#### [Problem details]
Put the lines from the start of the data through the line containing "Apresente a documentação." into a numbered list, leaving out any blank lines.

#### [Data supplied]
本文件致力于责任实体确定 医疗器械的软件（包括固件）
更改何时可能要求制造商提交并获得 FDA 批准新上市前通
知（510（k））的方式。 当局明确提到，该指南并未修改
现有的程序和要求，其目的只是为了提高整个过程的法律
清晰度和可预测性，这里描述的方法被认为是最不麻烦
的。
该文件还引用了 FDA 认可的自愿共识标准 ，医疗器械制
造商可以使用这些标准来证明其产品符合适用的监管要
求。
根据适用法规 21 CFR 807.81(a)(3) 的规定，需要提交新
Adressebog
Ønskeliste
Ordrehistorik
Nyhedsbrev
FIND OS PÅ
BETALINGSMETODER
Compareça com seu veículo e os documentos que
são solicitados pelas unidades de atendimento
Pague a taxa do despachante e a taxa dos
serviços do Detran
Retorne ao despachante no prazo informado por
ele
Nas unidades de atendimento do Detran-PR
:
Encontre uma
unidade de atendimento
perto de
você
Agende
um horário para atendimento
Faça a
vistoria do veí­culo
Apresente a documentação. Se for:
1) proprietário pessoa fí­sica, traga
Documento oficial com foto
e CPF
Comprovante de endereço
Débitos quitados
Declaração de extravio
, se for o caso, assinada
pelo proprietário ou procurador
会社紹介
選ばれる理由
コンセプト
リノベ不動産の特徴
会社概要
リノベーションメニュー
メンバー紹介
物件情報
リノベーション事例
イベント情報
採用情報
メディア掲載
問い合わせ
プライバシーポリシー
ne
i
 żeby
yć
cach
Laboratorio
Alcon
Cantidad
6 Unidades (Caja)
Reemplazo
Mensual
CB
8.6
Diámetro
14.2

#### [Task solution]
1. 本文件致力于责任实体确定 医疗器械的软件（包括固件）
2. 更改何时可能要求制造商提交并获得 FDA 批准新上市前通
3. 知（510（k））的方式。 当局明确提到，该指南并未修改
4. 现有的程序和要求，其目的只是为了提高整个过程的法律
5. 清晰度和可预测性，这里描述的方法被认为是最不麻烦
6. 的。
7. 该文件还引用了 FDA 认可的自愿共识标准 ，医疗器械制
8. 造商可以使用这些标准来证明其产品符合适用的监管要
9. 求。
10. 根据适用法规 21 CFR 807.81(a)(3) 的规定，需要提交新
11. Adressebog
12. Ønskeliste
13. Ordrehistorik
14. Nyhedsbrev
15. FIND OS PÅ
16. BETALINGSMETODER
17. Compareça com seu veículo e os documentos que
18. são solicitados pelas unidades de atendimento
19. Pague a taxa do despachante e a taxa dos
20. serviços do Detran
21. Retorne ao despachante no prazo informado por
22. ele
23. Nas unidades de atendimento do Detran-PR
24. :
25. Encontre uma
26. unidade de atendimento
27. perto de
28. você
29. Agende
30. um horário para atendimento
31. Faça a
32. vistoria do veí­culo
33. Apresente a documentação. Se for:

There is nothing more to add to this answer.